9. Figures 1A, 2A, and 3A are not cited in the manuscript.
10. Line 217: It is figure 2D, not 3D.
11. Lines 217-219: HOXD9 is not involved in the degradation of p53, p53 stability is regulated by E6, which is in turn regulated by HOXD9 based on the authors claim.
12. Line 226: Knockdown of HOXD9 induces apoptosis by activating the p52 pathway, not by suppressing it as the authors wrote.
13. Line 230: 3D gene analysis: it is unclear what the authors mean by that.
14. Line 304: HOXD9 knockdown results in a stabilisation of the p53 protein, not an increase in the expression of p53 protein.

Author Response

Please see the attachment.

Author Response File: Author Response.docx

Reviewer 2 Report

Cervical cancer is caused by sexually acquired infection with certain types of HPV. Two HPV types (16 and 18) cause 70% of cervical cancers and pre-cancerous cervical lesions. There is also evidence linking HPV with cancers of the anus, vulva, vagina, penis and oropharynx. The real cause of cervical cancer is not the HPV infection per se. Over-expression of E6 and E7 oncoproteins is a critical and required.

Hayashi et al. have previously demonstrated that homeobox D9 (HOXD9) transcription factor is responsible for the malignancy of HPV16-positive cervical cancer cell lines via binding to the P97 promoter. Now they show that HOXD9 drives the HPV18 early promoter activity to promote proliferation and immortalization of cervical cancer cells.

The claims are properly placed in the context of the previous literature. The experimental data support the claims. The manuscript is written clearly enough that most of it is understandable to non-specialists. The authors have provided adequate proof for their claims, without overselling them. The authors have treated the previous literature fairly. The paper offers enough details of methodology so that the experiments could be reproduced.

Minor revisions

Page 2, line 46, "Cervical cancer (CC) is the third most frequent cancer in women worldwide" => "Cervical cancer is the fourth most common cancer in women"

https://www.who.int/health-topics/cervical-cancer#tab=tab_1

Page 2, line 49-52, "There are approximately 40 types of HPV that infect the female genital organs, 15 types of which, HPV16, 18, 31, 33, 35, 39, 45, 51, 52, 56, 58, 59, 68, 73, and 82, are considered carcinogenic and classified as high-risk types."

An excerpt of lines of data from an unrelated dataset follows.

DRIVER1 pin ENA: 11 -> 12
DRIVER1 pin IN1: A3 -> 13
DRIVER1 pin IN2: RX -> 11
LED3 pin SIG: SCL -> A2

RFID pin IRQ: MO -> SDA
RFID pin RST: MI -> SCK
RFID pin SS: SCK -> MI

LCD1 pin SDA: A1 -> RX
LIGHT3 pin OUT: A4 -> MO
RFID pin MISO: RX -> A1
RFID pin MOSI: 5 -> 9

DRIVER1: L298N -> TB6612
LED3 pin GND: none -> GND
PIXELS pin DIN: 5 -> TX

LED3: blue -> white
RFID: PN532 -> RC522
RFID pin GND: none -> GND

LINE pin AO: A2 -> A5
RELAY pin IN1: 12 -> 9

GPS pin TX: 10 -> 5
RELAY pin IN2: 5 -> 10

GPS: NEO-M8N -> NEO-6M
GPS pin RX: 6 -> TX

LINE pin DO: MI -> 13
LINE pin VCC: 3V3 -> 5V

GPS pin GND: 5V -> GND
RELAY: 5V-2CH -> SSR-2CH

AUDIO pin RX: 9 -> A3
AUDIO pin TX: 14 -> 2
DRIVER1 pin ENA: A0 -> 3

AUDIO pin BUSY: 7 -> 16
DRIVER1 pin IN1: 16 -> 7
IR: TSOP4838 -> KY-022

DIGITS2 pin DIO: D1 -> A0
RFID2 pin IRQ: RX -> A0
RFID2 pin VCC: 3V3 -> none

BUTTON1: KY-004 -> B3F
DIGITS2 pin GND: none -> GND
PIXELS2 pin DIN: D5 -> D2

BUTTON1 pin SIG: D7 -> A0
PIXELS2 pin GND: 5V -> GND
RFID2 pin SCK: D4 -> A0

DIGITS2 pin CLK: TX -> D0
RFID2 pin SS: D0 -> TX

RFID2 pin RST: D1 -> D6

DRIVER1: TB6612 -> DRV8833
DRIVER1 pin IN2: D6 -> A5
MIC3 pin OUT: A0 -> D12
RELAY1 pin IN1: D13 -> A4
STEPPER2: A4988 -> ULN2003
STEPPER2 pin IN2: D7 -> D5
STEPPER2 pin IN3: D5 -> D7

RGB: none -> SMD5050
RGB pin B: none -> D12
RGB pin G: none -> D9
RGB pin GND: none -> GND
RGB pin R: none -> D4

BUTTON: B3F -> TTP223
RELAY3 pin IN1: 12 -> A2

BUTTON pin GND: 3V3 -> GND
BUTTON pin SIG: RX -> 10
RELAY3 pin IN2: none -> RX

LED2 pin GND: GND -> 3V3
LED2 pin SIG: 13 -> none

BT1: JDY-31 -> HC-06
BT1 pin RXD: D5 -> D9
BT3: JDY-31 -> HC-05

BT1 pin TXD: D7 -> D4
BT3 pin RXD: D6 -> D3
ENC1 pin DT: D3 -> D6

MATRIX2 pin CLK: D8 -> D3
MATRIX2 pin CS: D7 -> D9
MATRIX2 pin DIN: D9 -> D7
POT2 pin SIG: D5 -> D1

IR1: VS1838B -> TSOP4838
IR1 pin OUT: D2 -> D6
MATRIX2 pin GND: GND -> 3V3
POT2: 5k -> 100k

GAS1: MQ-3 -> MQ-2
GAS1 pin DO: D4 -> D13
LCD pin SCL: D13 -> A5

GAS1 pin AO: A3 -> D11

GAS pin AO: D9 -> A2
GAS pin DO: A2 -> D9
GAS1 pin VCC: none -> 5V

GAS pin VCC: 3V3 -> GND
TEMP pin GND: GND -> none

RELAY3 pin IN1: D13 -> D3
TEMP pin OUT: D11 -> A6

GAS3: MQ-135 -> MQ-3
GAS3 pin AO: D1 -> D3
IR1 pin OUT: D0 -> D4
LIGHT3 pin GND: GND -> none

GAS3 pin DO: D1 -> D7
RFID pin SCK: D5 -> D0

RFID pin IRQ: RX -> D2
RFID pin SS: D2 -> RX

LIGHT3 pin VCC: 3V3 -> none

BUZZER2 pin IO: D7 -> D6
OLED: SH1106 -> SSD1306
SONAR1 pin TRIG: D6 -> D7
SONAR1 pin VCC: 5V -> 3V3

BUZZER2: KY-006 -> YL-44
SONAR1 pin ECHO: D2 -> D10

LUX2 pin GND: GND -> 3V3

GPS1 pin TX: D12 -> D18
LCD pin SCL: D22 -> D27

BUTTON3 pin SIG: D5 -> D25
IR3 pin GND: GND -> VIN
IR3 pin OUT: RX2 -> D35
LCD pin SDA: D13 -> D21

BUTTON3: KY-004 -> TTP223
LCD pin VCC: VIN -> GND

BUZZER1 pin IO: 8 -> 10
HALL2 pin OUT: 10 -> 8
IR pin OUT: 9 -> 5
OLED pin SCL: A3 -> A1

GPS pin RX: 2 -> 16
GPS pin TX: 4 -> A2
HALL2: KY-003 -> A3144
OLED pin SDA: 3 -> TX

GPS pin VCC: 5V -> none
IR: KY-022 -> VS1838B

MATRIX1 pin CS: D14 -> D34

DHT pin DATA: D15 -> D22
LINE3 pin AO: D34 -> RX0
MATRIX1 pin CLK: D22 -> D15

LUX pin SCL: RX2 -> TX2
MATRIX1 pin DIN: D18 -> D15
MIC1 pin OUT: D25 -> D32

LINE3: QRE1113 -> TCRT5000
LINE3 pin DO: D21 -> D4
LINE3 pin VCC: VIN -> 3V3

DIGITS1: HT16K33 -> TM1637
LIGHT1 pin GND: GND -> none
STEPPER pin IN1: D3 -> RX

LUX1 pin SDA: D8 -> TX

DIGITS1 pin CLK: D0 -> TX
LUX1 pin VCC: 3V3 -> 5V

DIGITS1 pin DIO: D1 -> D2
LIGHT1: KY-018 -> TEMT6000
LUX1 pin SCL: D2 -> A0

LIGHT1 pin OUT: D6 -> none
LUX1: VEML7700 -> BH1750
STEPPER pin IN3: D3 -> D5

There are 20 HPV genotypes that are known to cause cervical cancer  (oncogenic of high-risk types).

Arbyn M, Tommasino M, Depuydt C, Dillner J. Are 20 human papillomavirus types causing cervical cancer? J Pathol. 2014 Dec;234(4):431-5. doi: 10.1002/path.4424. PMID: 25124771.

https://pubmed.ncbi.nlm.nih.gov/25124771/

 

Author Response

Please see the attachment.

Author Response File: Author Response.docx

Round 2

Reviewer 1 Report

The authors have answered my comments.